2.2 Challenges

When exploring cause-and-effect relationships, a fundamental challenge arises: we often cannot conduct controlled lab experiments for most real-world questions. Let’s consider an example to illustrate this.

Imagine you, as a researcher, want to study the relationship between having a college degree and health outcomes. Ideally, you’d want to observe an individual, say person A, in two states: i) with college level education; and ii) without college level education. Next, you’d want to measure her health outcomes in these two states and make comparison.

However, this is not possible with the main reason being that you cannot observe two individuals in different states at a given point in time. Mostly, you’ll have to tackle your research questions with observational data.

Let’s look at the observational data. Specifically, your dependent variable is the prevalence of poor health, and your independent variable is the percentage of the population with a college degree. You obtain county-level data for the year 2010, which includes the fraction of people in poor health and the percentage of the population with a college degree.

# load in county level uninsured rate data merged with other variables 
mort_allcauses <-  read_feather( file.path(datapath, "NVSS_data_county_2010to2017_merged_allcauses.feather"))  %>% 
                    filter(year == 2010 & age == 0 & race_name == "black")  %>% 
                    dplyr::select("countyfips", "year", "state.abb", "expand", "yearexpand", "sahieunins_allinc", "GovernorisDemocrat1Yes", "mortality_rate1000", "percap_income_2010", 
                    "rural_urban_code2013a", "p_college2010", 
                    "prop_black_2010", "prop_white_2010", "infant.mort", 
                    "poor.health", "low.birthweight")  %>% 
                    filter(duplicated(.))   %>%  
                    arrange(countyfips, year)

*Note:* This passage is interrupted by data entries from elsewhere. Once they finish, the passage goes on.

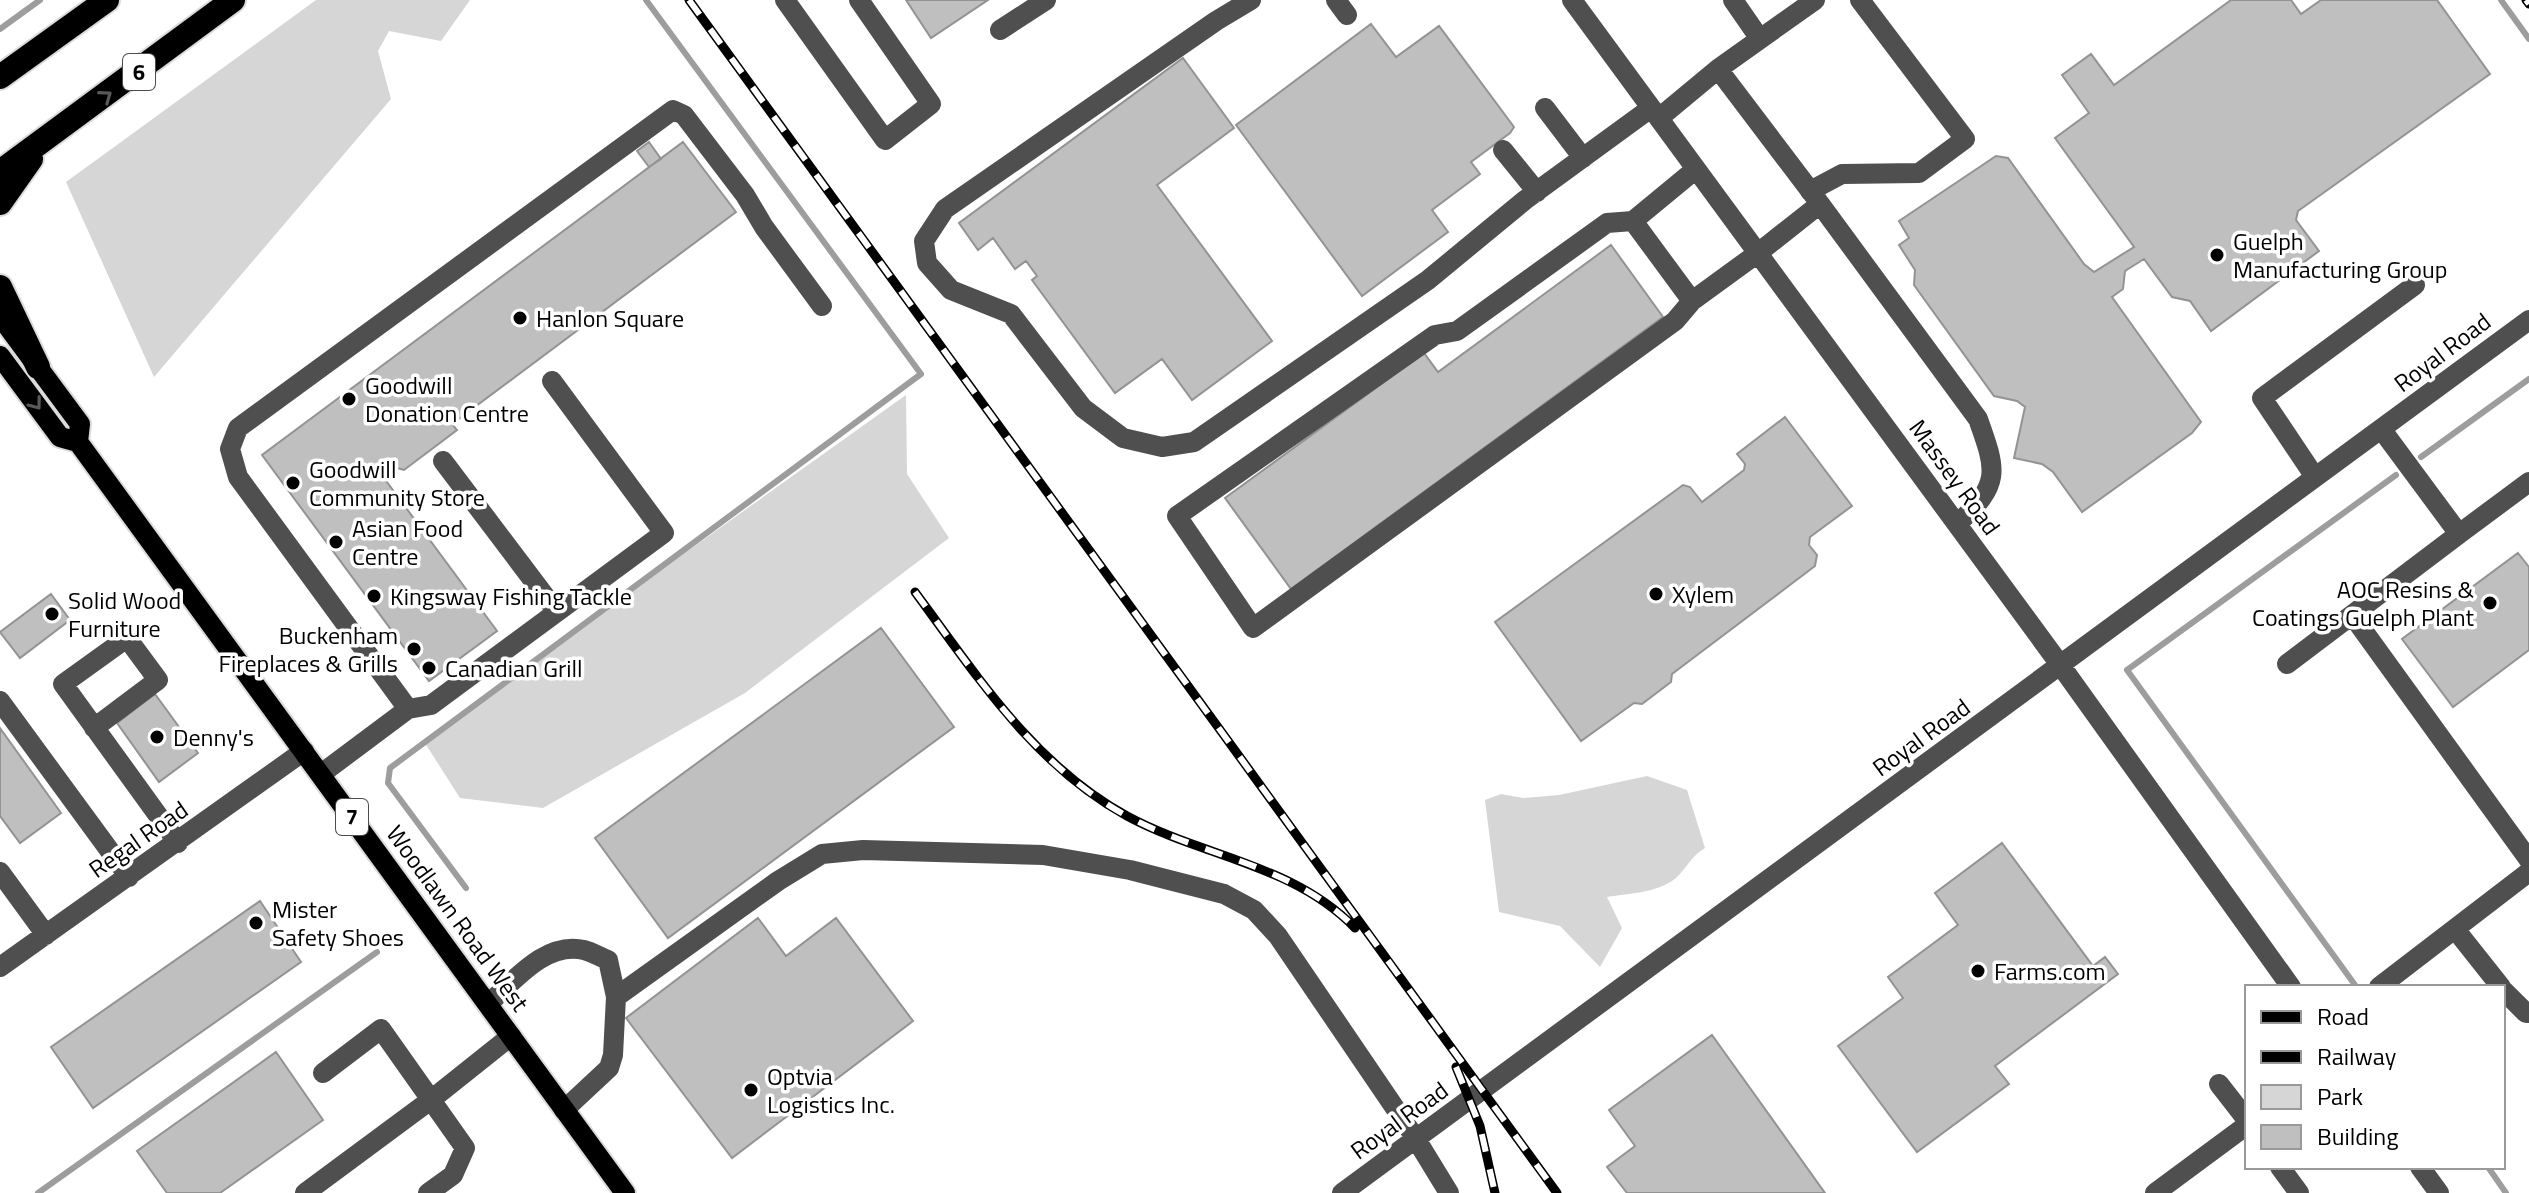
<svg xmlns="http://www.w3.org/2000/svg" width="2529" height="1193" viewBox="0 0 2529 1193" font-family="'Titillium Web',sans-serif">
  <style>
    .green { fill: #d6d6d6 }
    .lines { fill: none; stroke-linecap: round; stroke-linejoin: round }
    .stream { stroke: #9d9d9d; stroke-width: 6 }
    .building { fill: #bfbfbf; stroke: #939393; stroke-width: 2 }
    .major-casing { stroke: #dbdbdb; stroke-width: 24 }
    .highway-casing { stroke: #dbdbdb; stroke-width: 28 }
    .minor { stroke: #4f4f4f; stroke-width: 20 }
    .major { stroke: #000; stroke-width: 20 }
    .highway { stroke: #000; stroke-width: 24 }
    .rail-casing { stroke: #000; stroke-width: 9 }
    .rail { stroke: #fff; stroke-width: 6; stroke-dasharray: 18; stroke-linecap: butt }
    .oneway { stroke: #595959 }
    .poi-dot { fill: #000; stroke: #fff; stroke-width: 3 }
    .labels { text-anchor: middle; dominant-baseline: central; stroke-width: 7; stroke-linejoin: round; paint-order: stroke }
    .shield { fill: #fff; stroke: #4c4c4c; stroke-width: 2 }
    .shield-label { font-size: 22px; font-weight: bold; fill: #000 }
    .poi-label { font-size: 24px; fill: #000; stroke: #fff; text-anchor: start }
    .street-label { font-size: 24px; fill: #000; stroke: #fff }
  </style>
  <rect width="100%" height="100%" fill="#fff"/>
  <path class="green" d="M316,0H470L441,41L389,31L378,51L391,99L154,377L66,182Z
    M906,395L907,474L949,538L745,693L543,808L460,798L423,740Z
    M1647,776L1687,790L1705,848C1692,856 1689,864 1679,875C1662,893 1630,893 1607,897L1622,928L1600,967L1560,926L1499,912L1485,800L1501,794L1523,798L1559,795Z"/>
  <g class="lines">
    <path class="stream" d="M2501,0L2529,39
      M0,29L40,0
      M2421,457L2529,379
      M466,888L388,783L390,768L921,374L646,0
      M2355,985L2127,670L2396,475
      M2488,1167L2506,1193
      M38,1193L377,952"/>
  </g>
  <path class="building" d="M906,0H988L931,38Z
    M2231,0H2291L2301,14L2321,0H2437L2490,74L2298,211L2296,220L2319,251L2211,331L2190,301L2172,297L2144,259L2125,271L2123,289L2112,297L2201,422L2192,433L2082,512L2053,472L2042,464L2014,458L2025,407L2017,401L1994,396L1914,285L1915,270L1899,245L1909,238L1899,221L1996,156L2008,158L2084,264L2094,272L2134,247L2055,138L2089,113L2062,75L2091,54L2114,85Z
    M1371,24L1396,57L1439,26L1514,127L1510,133L1471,162L1480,174L1432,210L1448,232L1362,296L1236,125Z
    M1183,58L1234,128L1157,185L1272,341L1192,400L1162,359L1115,393L1032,280L1037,276L1026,261L1015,269L993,238L978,250L959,223Z
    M649,142L661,159L649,167L637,151Z
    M683,142L736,212L452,424L457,430L404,470L397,468L384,478L497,631L429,681L262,455Z
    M1611,245L1663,317L1291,589L1225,498L1424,353L1438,372Z
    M1785,417L1852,506L1810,537L1809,545L1817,555L1815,566L1672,674L1671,682L1642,704L1634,703L1581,741L1495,622L1683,485L1690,487L1702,502L1744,470L1745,464L1737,454Z
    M2518,553L2529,567V650L2453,707L2402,639Z
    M51,594L70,620L20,658L0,632Z
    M881,628L954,727L668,938L595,838Z
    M155,694L198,753L159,782L117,723Z
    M0,728L61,813L20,843L0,816Z
    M2002,843L2093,966L2105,957L2118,974L1995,1066L2009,1084L1917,1152L1838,1046L1903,998L1888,977L1958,925L1935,893Z
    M260,901L301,962L93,1108L51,1047Z
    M758,918L786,956L836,918L913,1021L732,1158L626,1018Z
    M1712,1035L1825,1193H1627L1607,1167L1635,1146L1609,1110Z
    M276,1052L323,1120L220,1193H167L137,1151Z"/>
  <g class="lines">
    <defs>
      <path id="major" d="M0,316L80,424L78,442
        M0,356L60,437L78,442L625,1193"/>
      <path id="highway" d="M0,77L107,0
        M0,172L233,0
        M0,203L31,159
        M0,287L38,367"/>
    </defs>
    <use href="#major" class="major-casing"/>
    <use href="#highway" class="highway-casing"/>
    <path class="minor" d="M785,0L885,140L931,104L859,0
      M1251,0L1216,21L945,209L924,241L927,263L951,290L1011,314L1083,408L1123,438L1162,447L1194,442L1428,280L1525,200L1651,108
      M1336,0L1347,15
      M1572,0L2061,666L2291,987
      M1733,0L1760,39
      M1000,30L1046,0
      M1718,69L1815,0
      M1545,108L1583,158
      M1659,118L1718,69L1818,201
      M1503,150L1537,192
      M1696,169L1633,221L1692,301L1758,253L1820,204L1978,419C1997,472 2001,484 1957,524
      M1810,191L1842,174L1919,173L1965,139L1860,0
      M1633,221L1607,223L1457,331L1435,335L1177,516L1253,628L1675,321L1692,301
      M552,381L664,533L557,612
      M2315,477L2262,398L2415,285
      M2459,534L2529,482
      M2352,615L2529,860
      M2287,664L2459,534L2382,430
      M0,701L129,877
      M408,709L238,477L230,449L238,428L673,110L684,115L745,195L764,227L822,306
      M94,728L158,680L127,638L63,684L178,843
      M321,774L408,709L431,705L557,612L443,461
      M0,872L46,935
      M2455,929L2501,987
      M0,967L304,751
      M2379,987L2529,872
      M2503,990L2526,1013H2529
      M616,997L778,881L822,854L863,850L1043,855L1130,870L1224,894L1254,910L1278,936L1416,1139L1449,1193
      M488,1004C514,981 545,941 584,950C592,952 600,957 608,960L616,997L613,1055L609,1068L564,1110
      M323,1073L381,1029L465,1148L453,1175L428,1193
      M2219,1084L2247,1120
      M2280,1167L2299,1193
      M2420,1167L2439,1193
      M305,1193L432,1099L511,1036
      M1342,1193L2529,320
      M2155,1193L2247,1125"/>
    <use href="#major" class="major"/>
    <use href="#highway" class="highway"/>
    <defs>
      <path id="rail" d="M689,0L1557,1193
        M2526,0L2529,4
        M915,592C977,676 1034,765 1127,816C1203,857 1293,864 1355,928
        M1456,1067L1480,1126L1495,1193"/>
    </defs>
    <use href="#rail" class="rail-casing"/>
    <use href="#rail" class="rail"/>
  </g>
  <defs><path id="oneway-chevron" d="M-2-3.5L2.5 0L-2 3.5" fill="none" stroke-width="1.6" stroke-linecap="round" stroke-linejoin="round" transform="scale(2)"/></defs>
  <g class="oneway">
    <use href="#oneway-chevron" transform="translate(106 96) rotate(-36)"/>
    <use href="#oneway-chevron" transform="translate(36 404) rotate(53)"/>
  </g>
  <g class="poi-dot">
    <circle cx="2217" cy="255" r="8"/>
    <circle cx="520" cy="318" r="8"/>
    <circle cx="349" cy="399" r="8"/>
    <circle cx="293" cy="483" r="8"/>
    <circle cx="336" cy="542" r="8"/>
    <circle cx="1656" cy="594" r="8"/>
    <circle cx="374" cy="596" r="8"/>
    <circle cx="2490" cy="603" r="8"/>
    <circle cx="52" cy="614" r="8"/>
    <circle cx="414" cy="649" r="8"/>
    <circle cx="429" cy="668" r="8"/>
    <circle cx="157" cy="737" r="8"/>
    <circle cx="256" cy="923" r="8"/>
    <circle cx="1978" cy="971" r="8"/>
    <circle cx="751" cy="1090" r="8"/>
  </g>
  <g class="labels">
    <g class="shield">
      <rect x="123" y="54" width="32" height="36" rx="6"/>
      <rect x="336" y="799" width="32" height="36" rx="6"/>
    </g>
    <g class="shield-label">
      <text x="139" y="72">6</text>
      <text x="352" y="817">7</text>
    </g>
    <g class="poi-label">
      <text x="2233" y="241">Guelph<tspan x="2233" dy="28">Manufacturing Group</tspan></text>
      <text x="536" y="318">Hanlon Square</text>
      <text x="365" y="385">Goodwill<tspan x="365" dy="28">Donation Centre</tspan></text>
      <text x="309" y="469">Goodwill<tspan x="309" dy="28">Community Store</tspan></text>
      <text x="352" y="528">Asian Food<tspan x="352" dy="28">Centre</tspan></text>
      <text x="2474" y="589" text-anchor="end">AOC Resins &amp;<tspan x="2474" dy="28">Coatings Guelph Plant</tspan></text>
      <text x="1672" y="594">Xylem</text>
      <text x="390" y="596">Kingsway Fishing Tackle</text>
      <text x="68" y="600">Solid Wood<tspan x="68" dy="28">Furniture</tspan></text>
      <text x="398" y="635" text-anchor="end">Buckenham<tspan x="398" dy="28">Fireplaces &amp; Grills</tspan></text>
      <text x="445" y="668">Canadian Grill</text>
      <text x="173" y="737">Denny's</text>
      <text x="272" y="909">Mister<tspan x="272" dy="28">Safety Shoes</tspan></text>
      <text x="1994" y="971">Farms.com</text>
      <text x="767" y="1076">Optvia<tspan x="767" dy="28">Logistics Inc.</tspan></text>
    </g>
    <g class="street-label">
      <text transform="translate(2442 352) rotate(-37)">Royal Road</text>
      <text transform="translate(1955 477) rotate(54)">Massey Road</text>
      <text transform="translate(1921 737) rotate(-36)">Royal Road</text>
      <text transform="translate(138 839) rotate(-35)">Regal Road</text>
      <text transform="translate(458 918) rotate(54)">Woodlawn Road West</text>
      <text transform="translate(1399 1120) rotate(-36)">Royal Road</text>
    </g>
  </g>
  <rect x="2245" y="985" width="260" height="184" fill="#ffffff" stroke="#999999" stroke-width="2"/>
  <rect x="2261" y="1011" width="40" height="12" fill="#000000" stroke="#999999" stroke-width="2"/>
  <text x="2317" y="1025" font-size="24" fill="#000000">Road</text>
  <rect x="2261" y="1051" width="40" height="12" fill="#000000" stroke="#999999" stroke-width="2"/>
  <text x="2317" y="1065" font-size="24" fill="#000000">Railway</text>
  <rect x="2261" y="1085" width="40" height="24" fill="#d6d6d6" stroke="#999999" stroke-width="2"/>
  <text x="2317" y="1105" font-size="24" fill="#000000">Park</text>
  <rect x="2261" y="1125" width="40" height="24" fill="#bfbfbf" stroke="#999999" stroke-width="2"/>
  <text x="2317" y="1145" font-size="24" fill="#000000">Building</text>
</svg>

f0  <- ggplot(subset(mort_allcauses), aes(y = poor.health, x = p_college2010)) + geom_point() +
            geom_smooth(method = "lm", se  = FALSE) + 
            xlab("percent college 2010") + ylab("fraction poor health 2010")
f1  <- ggplot(subset(mort_allcauses), aes(y = percap_income_2010, x = p_college2010)) + geom_point() +
            geom_smooth(method = "lm", se  = FALSE) + 
            xlab("percent college 2010") + ylab("per capita income 2010")
f3  <- ggplot(subset(mort_allcauses), aes(y = sahieunins_allinc, x = p_college2010)) + geom_point() +
            geom_smooth(method = "lm", se  = FALSE) + 
            xlab("uninsured rate in 2010") + ylab("fraction poor health 2010")
f1

## `geom_smooth()` using formula = 'y ~ x'

At first glance, the data reveals a relationship between these variables. But how do we interpret this relationship? Does having a college degree cause better health, or is something else at play?

Let’s take a look at more wholesome illustrations.

f0 + f1 + f3

## `geom_smooth()` using formula = 'y ~ x'
## `geom_smooth()` using formula = 'y ~ x'
## `geom_smooth()` using formula = 'y ~ x'

We see that percent college is negatively correlated with poor health. However, places with higher proportion of college graduates also have higher per capita income and lower uninsured rates. Both income and insurance status may have a causal effect on one’s health. Hence, it is unwise to make a rushed claim that college education leads to better health status. It may, or it may not. We dont know yet!